TASK ITEM —
Output the lines of the data below exactly as they appear, from the line containing "Die C. Bechstein Centren" through the line containing "Informationen zur GDPR", both included.

Top of DATA FOR THE TASK

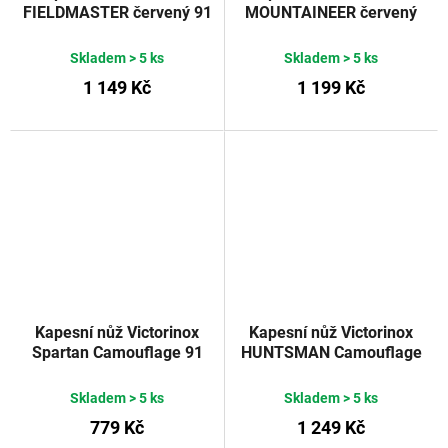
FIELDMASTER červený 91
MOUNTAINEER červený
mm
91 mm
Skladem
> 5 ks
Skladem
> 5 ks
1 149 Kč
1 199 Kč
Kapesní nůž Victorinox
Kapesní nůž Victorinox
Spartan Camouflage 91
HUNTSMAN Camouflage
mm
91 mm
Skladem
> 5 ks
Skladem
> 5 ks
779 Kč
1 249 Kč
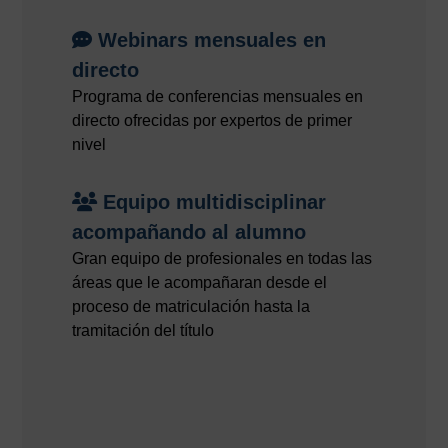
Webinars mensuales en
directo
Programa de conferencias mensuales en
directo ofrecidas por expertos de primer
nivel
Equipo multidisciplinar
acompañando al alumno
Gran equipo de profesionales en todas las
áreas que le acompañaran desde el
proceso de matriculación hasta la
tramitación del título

Bottom of DATA FOR THE TASK
Top of DATA FOR THE TASK

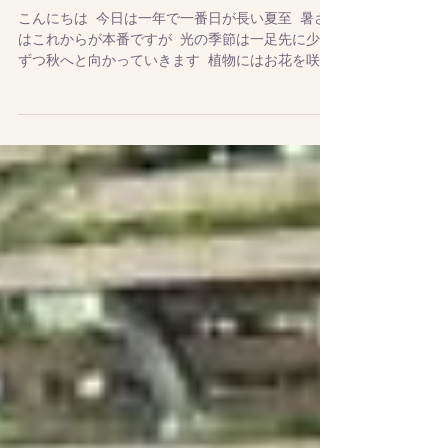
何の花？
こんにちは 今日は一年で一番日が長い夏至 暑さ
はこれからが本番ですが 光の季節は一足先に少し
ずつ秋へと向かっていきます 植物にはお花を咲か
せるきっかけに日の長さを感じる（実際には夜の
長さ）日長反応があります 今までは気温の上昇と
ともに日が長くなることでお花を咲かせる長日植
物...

Bottom of DATA FOR THE TASK
Top of DATA FOR THE TASK

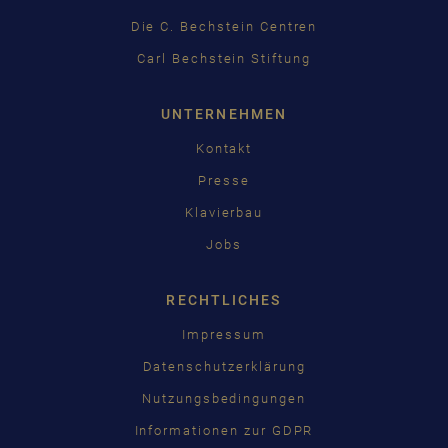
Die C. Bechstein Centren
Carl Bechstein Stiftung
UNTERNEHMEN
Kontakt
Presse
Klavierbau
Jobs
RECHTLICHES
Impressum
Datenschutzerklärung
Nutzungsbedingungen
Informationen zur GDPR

Bottom of DATA FOR THE TASK

REPLY —
Die C. Bechstein Centren
Carl Bechstein Stiftung
UNTERNEHMEN
Kontakt
Presse
Klavierbau
Jobs
RECHTLICHES
Impressum
Datenschutzerklärung
Nutzungsbedingungen
Informationen zur GDPR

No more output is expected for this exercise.